Como ya hemos dicho, una historia puede ser más o menos mítica según la persona que la lea o escuche. De esto se desprende un corolario muy importante. Nunca debemos suponer[5] que sabemos exactamente qué es lo que sucede cuando otra persona lee un libro. Porque es indudable que el mismo libro puede ser sólo una «historieta» emocionante para una y transmitir un mito, o algo de similar calidad, para otra. La lectura de las obras de Rider Haggard es especialmente ambigua en este sentido. Si vemos a dos chicos leyendo novelas de este autor, no debemos concluir que ambos tienen la misma experiencia. Uno sólo está pendiente del peligro que corren los héroes; el otro quizá sienta lo «pavoroso». Mientras el primero sigue leyendo movido por la curiosidad, el otro quizá se detenga pasmado. Para el que sólo se interesa por las cacerías de elefantes y los naufragios éstos pueden ser tan buenos como el elemento mítico —pues son igualmente «emocionantes»—, y el entretenimiento que encuentra en las novelas de Haggard puede ser similar al que le brindan las de John Buchan. En cuanto al otro chico, el amante de los mitos, si además posee sensibilidad literaria, no tardará en descubrir que Buchan es un escritor muy superior; pero no por ello dejará de advertir que los libros de Haggard le permiten acceder a algo que nada tiene que ver con la mera emoción. Cuando lee a Buchan se pregunta: «¿Logrará escapar el héroe?». Cuando lee a Haggard piensa: «Nunca escaparé a esto. Esto nunca se me escapará. Estas imágenes han echado raíces en lo más profundo de mi mente».

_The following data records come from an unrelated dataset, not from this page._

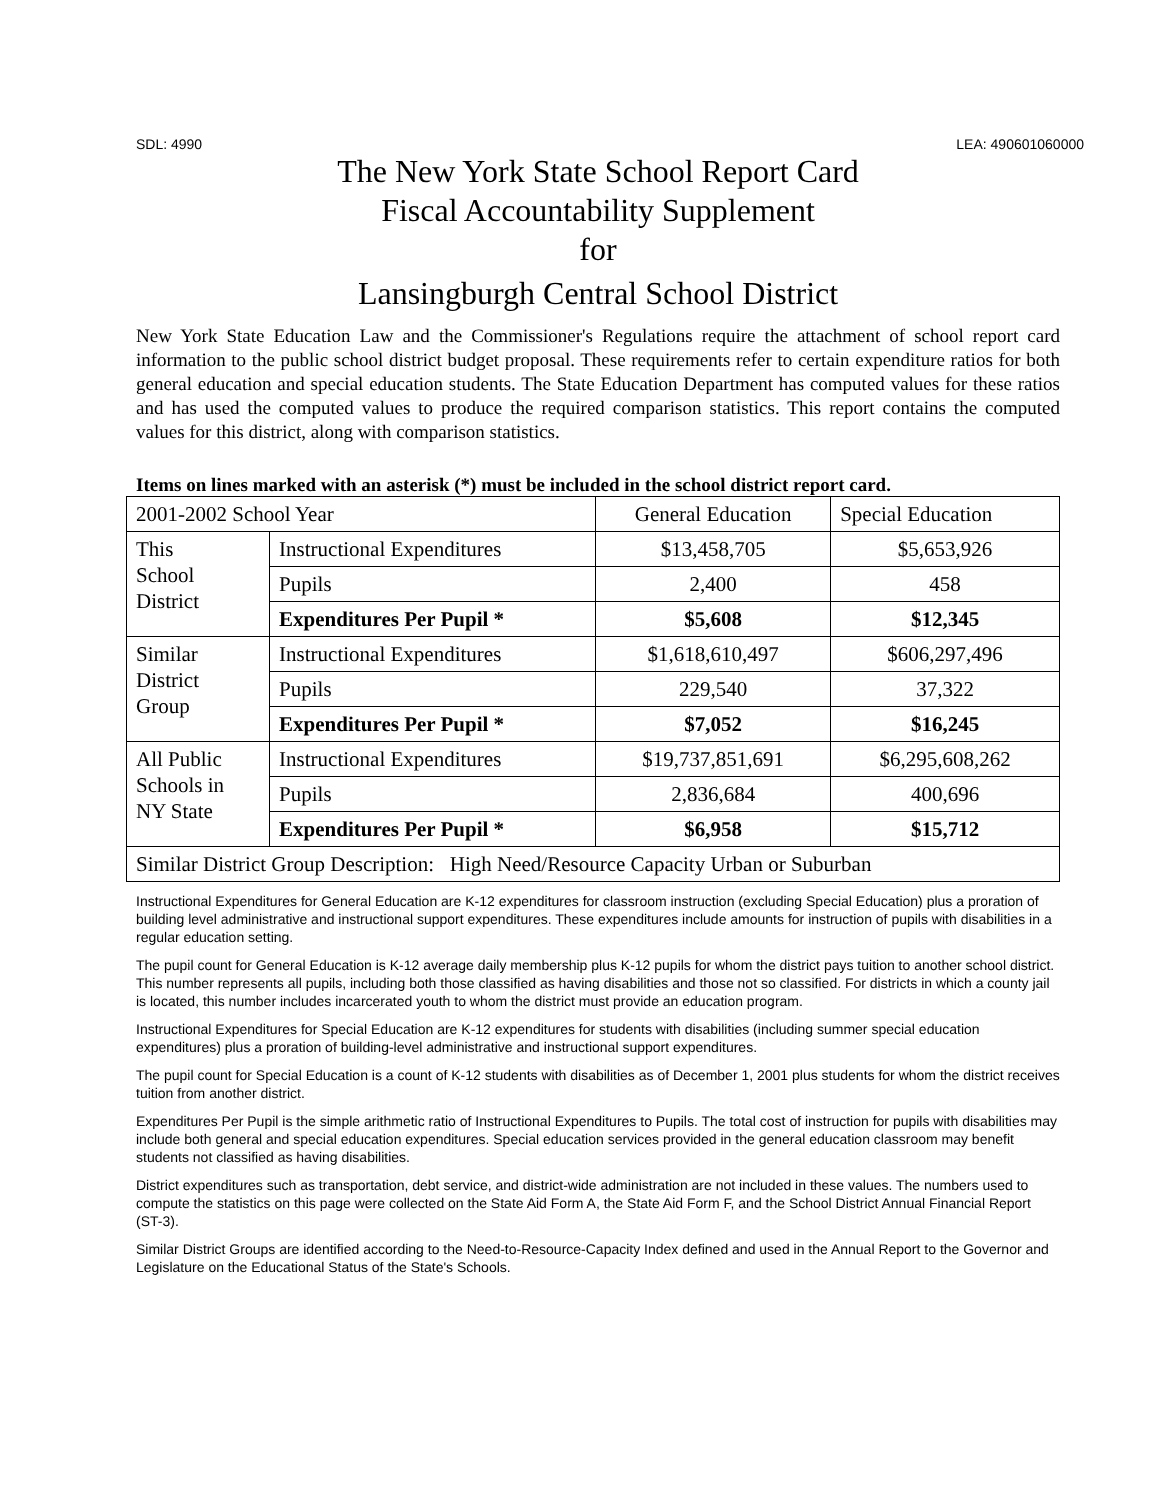SDL: 4990 LEA: 490601060000
The New York State School Report Card
Fiscal Accountability Supplement
for
Lansingburgh Central School District
New York State Education Law and the Commissioner's Regulations require the attachment of school report card information to the public school district budget proposal. These requirements refer to certain expenditure ratios for both general education and special education students. The State Education Department has computed values for these ratios and has used the computed values to produce the required comparison statistics. This report contains the computed values for this district, along with comparison statistics.
Items on lines marked with an asterisk (*) must be included in the school district report card.
| 2001-2002 School Year | | General Education | Special Education |
| This School District | Instructional Expenditures | $13,458,705 | $5,653,926 |
| | Pupils | 2,400 | 458 |
| | Expenditures Per Pupil * | $5,608 | $12,345 |
| Similar District Group | Instructional Expenditures | $1,618,610,497 | $606,297,496 |
| | Pupils | 229,540 | 37,322 |
| | Expenditures Per Pupil * | $7,052 | $16,245 |
| All Public Schools in NY State | Instructional Expenditures | $19,737,851,691 | $6,295,608,262 |
| | Pupils | 2,836,684 | 400,696 |
| | Expenditures Per Pupil * | $6,958 | $15,712 |
| Similar District Group Description: High Need/Resource Capacity Urban or Suburban | | | |
Instructional Expenditures for General Education are K-12 expenditures for classroom instruction (excluding Special Education) plus a proration of building level administrative and instructional support expenditures. These expenditures include amounts for instruction of pupils with disabilities in a regular education setting.
The pupil count for General Education is K-12 average daily membership plus K-12 pupils for whom the district pays tuition to another school district. This number represents all pupils, including both those classified as having disabilities and those not so classified. For districts in which a county jail is located, this number includes incarcerated youth to whom the district must provide an education program.
Instructional Expenditures for Special Education are K-12 expenditures for students with disabilities (including summer special education expenditures) plus a proration of building-level administrative and instructional support expenditures.
The pupil count for Special Education is a count of K-12 students with disabilities as of December 1, 2001 plus students for whom the district receives tuition from another district.
Expenditures Per Pupil is the simple arithmetic ratio of Instructional Expenditures to Pupils. The total cost of instruction for pupils with disabilities may include both general and special education expenditures. Special education services provided in the general education classroom may benefit students not classified as having disabilities.
District expenditures such as transportation, debt service, and district-wide administration are not included in these values. The numbers used to compute the statistics on this page were collected on the State Aid Form A, the State Aid Form F, and the School District Annual Financial Report (ST-3).
Similar District Groups are identified according to the Need-to-Resource-Capacity Index defined and used in the Annual Report to the Governor and Legislature on the Educational Status of the State's Schools.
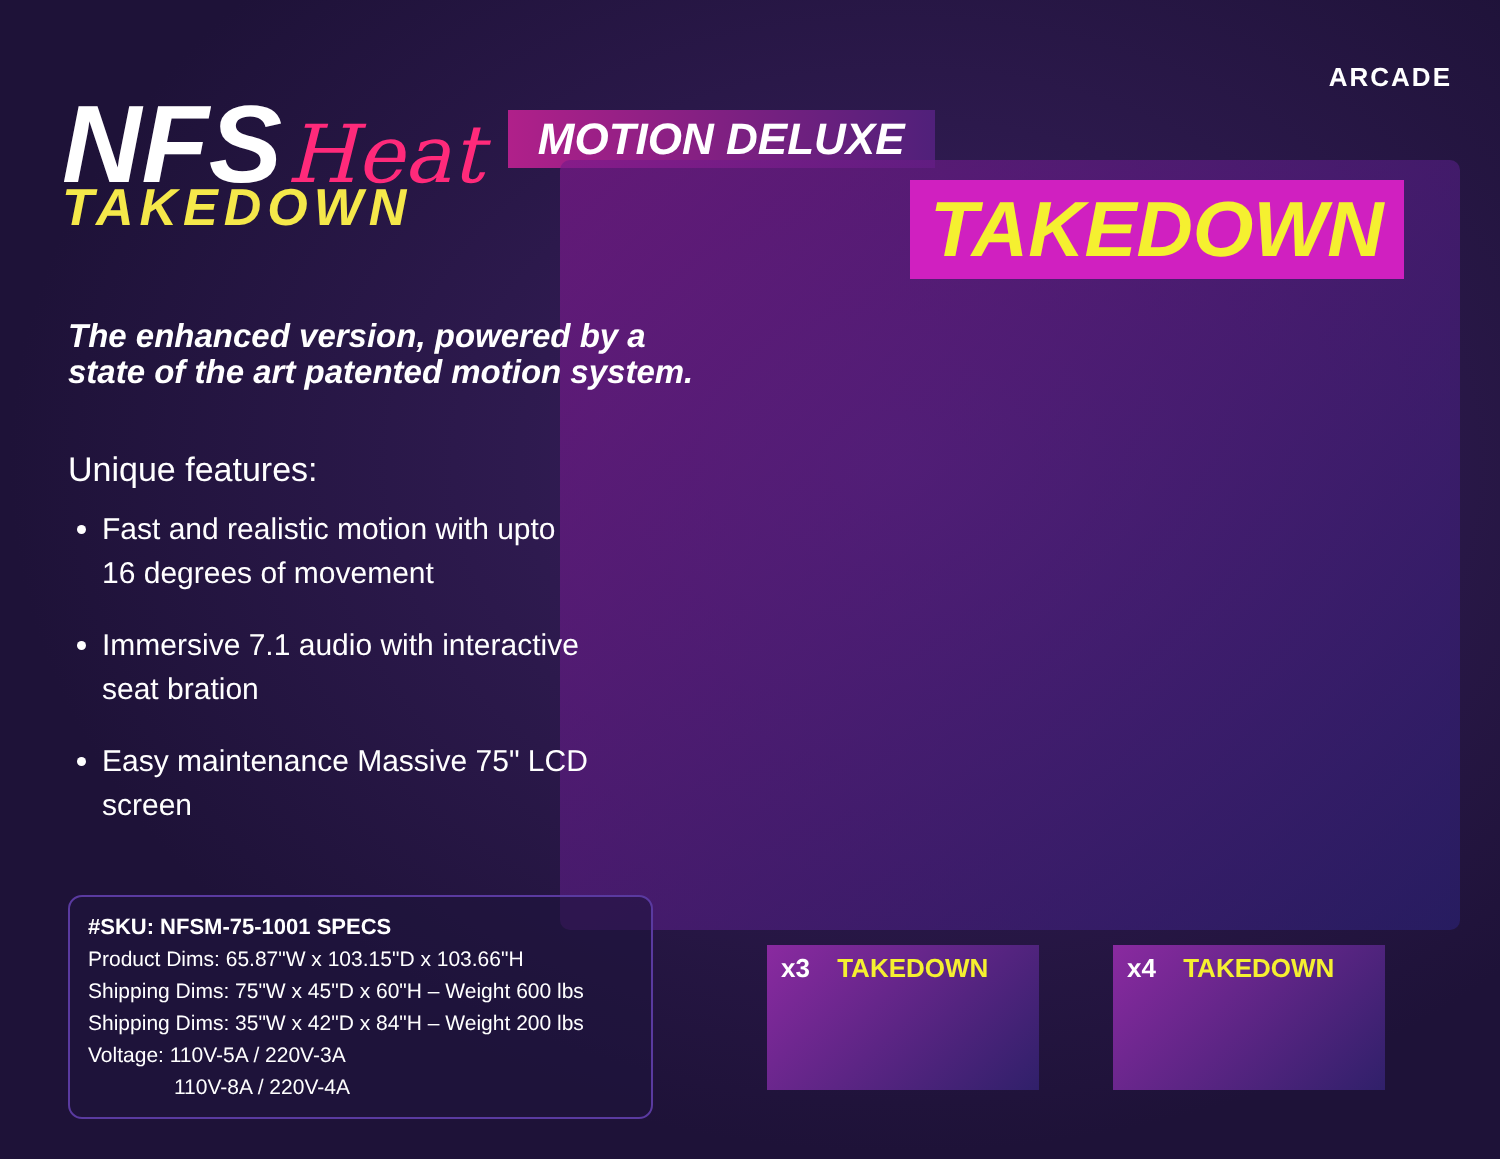ARCADE
TAKEDOWN
NFS
Heat
MOTION DELUXE
TAKEDOWN
The enhanced version, powered by a
state of the art patented motion system.
Unique features:
Fast and realistic motion with upto 16 degrees of movement
Immersive 7.1 audio with interactive seat bration
Easy maintenance Massive 75" LCD screen
#SKU: NFSM-75-1001 SPECS
Product Dims: 65.87"W x 103.15"D x 103.66"H
Shipping Dims: 75"W x 45"D x 60"H – Weight 600 lbs
Shipping Dims: 35"W x 42"D x 84"H – Weight 200 lbs
Voltage: 110V-5A / 220V-3A
110V-8A / 220V-4A
x3 TAKEDOWN x4 TAKEDOWN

Por tanto, la similitud que en cuanto al método se observa entre la lectura del mito y la que suele practicar el individuo carente de sensibilidad literaria es sólo superficial. Se trata de dos tipos diferentes de personas. He encontrado lectores con sensibilidad literaria pero incapaces de apreciar el mito; en cambio, nunca he encontrado malos lectores que fueran capaces de ese deleite. Estos últimos pueden aceptar historias que nos parecen excesivamente improbables porque la descripción psicológica, la situación social presentada y los vuelcos de la suerte son inverosímiles. Sin embargo, no están dispuestos a aceptar lo que se reconoce como imposible y sobrenatural. «No pudo haber sucedido realmente», dicen, y dejan de lado el libro. Lo consideran «tonto». De modo que, si bien algo que podríamos llamar «fantasía» desempeña un papel muy importante en su experiencia de lectura, rechazan sistemáticamente todo lo fantástico. Pero esta distinción me está indicando que, para poder ahondar más en sus preferencias, necesitamos definir ciertos términos.